WHAT IS NEEDED – Report the lines of the data below that contain the string "component".

Stored data –
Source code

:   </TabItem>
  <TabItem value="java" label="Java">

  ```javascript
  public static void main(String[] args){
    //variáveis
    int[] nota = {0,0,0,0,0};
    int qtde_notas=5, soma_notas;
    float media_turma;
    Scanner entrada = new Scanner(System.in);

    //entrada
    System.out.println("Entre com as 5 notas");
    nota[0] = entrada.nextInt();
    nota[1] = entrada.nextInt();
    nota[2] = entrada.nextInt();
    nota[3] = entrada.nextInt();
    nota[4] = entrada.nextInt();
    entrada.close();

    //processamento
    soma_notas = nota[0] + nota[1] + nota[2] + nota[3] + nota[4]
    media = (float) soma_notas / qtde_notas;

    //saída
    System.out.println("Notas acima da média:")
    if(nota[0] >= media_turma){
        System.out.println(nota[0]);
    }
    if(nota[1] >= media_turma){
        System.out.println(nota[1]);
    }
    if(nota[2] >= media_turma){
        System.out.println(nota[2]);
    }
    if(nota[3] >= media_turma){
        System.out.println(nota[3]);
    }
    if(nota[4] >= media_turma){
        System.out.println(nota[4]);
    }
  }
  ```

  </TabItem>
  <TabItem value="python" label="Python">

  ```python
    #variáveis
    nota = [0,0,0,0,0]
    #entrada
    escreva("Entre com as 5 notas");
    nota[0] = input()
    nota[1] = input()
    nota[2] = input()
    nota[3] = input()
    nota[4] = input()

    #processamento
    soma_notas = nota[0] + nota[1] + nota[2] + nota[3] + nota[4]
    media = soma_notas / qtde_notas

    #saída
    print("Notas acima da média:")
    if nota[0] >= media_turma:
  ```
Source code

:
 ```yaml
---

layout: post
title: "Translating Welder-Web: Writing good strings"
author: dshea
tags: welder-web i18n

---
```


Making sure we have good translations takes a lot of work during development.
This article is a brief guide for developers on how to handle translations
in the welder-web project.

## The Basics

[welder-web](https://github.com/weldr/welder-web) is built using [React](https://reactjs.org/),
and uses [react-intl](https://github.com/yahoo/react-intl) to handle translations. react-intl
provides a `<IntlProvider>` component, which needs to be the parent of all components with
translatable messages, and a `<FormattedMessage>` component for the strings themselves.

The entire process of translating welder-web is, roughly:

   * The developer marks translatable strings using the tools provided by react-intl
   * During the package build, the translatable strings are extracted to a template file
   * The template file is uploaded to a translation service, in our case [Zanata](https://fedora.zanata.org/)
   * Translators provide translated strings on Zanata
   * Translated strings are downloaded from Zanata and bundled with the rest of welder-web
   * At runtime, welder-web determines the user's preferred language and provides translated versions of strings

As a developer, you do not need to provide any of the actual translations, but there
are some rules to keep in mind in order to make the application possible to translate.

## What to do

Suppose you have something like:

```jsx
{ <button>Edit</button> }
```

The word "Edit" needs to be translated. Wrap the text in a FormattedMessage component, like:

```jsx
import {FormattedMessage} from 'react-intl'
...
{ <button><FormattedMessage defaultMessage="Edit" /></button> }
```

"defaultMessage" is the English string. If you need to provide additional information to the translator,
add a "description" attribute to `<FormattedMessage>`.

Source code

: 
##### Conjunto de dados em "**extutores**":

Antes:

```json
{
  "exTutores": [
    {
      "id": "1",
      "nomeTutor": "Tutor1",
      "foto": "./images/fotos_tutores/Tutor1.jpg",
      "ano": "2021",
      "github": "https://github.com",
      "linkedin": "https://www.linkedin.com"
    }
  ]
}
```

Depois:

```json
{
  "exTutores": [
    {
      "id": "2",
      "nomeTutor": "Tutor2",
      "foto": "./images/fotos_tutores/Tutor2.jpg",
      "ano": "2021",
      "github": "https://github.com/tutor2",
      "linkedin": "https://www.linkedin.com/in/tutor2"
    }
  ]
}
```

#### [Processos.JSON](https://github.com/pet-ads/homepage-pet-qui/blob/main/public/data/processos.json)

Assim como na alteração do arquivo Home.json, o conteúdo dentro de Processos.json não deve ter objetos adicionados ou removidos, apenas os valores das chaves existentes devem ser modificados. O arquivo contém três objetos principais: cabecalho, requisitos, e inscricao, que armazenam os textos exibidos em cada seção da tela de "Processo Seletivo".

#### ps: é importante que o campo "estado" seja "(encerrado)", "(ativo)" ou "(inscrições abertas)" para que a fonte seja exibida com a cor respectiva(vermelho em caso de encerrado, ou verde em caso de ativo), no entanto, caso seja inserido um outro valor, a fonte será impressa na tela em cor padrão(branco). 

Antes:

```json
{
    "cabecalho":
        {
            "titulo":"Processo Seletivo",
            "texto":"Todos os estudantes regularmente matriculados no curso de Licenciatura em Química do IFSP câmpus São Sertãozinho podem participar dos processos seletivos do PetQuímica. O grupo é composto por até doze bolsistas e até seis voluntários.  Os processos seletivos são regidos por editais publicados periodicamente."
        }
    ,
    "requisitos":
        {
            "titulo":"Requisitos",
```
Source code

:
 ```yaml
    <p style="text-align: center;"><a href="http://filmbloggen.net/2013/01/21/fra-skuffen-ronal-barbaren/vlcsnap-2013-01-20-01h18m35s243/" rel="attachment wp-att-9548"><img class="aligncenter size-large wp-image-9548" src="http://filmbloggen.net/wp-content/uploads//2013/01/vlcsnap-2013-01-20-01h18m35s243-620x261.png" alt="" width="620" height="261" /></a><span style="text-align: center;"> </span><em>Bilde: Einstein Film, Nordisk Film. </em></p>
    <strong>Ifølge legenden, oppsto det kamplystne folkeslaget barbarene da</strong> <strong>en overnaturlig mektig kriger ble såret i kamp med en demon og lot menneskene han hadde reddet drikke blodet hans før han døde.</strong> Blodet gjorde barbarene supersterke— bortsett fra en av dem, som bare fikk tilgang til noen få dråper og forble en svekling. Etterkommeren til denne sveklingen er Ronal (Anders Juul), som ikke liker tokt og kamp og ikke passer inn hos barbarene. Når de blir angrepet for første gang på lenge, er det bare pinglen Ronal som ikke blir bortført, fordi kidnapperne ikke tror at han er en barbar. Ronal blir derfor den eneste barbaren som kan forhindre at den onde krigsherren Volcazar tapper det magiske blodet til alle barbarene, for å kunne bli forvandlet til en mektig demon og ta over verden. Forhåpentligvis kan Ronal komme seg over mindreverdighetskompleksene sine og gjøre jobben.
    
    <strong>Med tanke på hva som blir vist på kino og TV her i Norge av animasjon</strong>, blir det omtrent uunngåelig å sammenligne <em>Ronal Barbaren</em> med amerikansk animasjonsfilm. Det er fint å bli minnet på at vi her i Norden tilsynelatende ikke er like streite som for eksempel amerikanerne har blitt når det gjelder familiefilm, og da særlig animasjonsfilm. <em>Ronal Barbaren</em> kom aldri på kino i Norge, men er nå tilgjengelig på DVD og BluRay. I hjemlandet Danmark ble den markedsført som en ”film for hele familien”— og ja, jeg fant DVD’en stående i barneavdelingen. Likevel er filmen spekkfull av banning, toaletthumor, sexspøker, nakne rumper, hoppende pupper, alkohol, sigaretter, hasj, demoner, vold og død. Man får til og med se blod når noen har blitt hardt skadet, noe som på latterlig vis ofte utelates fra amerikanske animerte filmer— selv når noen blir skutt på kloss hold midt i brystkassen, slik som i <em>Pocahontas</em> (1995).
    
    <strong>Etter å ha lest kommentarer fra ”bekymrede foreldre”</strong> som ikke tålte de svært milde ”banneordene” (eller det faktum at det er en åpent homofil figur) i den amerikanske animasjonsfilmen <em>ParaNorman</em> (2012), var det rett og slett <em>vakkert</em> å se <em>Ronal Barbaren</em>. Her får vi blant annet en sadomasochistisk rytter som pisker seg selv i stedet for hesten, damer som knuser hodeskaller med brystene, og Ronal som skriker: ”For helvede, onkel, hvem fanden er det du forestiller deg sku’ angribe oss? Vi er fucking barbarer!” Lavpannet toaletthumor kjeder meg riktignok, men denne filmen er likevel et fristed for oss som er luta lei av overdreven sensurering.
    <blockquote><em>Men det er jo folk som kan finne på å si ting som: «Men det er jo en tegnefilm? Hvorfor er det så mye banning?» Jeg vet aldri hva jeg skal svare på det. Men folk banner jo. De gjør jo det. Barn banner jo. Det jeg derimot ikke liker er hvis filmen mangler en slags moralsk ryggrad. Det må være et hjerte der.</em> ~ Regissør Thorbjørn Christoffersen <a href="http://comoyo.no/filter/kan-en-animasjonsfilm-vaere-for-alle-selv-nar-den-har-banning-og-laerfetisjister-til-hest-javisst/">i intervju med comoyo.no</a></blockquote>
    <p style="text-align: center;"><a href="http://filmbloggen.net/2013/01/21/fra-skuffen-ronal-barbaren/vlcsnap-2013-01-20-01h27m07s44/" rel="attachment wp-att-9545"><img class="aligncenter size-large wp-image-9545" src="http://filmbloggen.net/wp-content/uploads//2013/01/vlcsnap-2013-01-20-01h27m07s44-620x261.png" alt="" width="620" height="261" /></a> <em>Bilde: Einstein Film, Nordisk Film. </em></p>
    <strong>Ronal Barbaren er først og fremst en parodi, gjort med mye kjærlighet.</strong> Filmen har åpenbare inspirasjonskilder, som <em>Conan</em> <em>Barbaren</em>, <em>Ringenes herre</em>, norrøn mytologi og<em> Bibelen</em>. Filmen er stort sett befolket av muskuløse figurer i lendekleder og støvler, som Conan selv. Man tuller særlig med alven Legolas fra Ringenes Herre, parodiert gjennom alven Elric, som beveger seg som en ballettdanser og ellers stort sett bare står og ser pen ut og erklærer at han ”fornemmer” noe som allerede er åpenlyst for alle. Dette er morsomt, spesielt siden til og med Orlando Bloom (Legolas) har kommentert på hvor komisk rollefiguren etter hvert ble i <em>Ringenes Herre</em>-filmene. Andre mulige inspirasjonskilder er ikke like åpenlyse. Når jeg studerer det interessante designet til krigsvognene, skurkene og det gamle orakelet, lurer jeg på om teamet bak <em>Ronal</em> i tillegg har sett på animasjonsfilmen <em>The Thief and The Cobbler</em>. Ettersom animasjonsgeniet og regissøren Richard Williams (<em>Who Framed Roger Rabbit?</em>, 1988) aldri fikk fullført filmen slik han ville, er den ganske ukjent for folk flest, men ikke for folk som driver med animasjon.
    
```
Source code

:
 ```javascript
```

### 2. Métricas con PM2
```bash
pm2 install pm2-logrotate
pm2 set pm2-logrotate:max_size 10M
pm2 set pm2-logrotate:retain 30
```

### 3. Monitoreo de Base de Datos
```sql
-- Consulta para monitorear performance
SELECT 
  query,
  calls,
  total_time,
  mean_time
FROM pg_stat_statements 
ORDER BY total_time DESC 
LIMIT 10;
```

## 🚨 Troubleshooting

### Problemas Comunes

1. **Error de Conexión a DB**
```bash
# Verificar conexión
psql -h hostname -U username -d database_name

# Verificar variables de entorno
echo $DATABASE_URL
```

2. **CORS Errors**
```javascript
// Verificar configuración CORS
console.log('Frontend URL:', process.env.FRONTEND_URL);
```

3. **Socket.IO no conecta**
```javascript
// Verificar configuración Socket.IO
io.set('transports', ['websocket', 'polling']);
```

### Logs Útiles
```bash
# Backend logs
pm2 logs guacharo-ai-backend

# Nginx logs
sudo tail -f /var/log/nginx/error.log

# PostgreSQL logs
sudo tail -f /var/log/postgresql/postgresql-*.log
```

ANSWER BOX –
provides a `<IntlProvider>` component, which needs to be the parent of all components with
translatable messages, and a `<FormattedMessage>` component for the strings themselves.
The word "Edit" needs to be translated. Wrap the text in a FormattedMessage component, like:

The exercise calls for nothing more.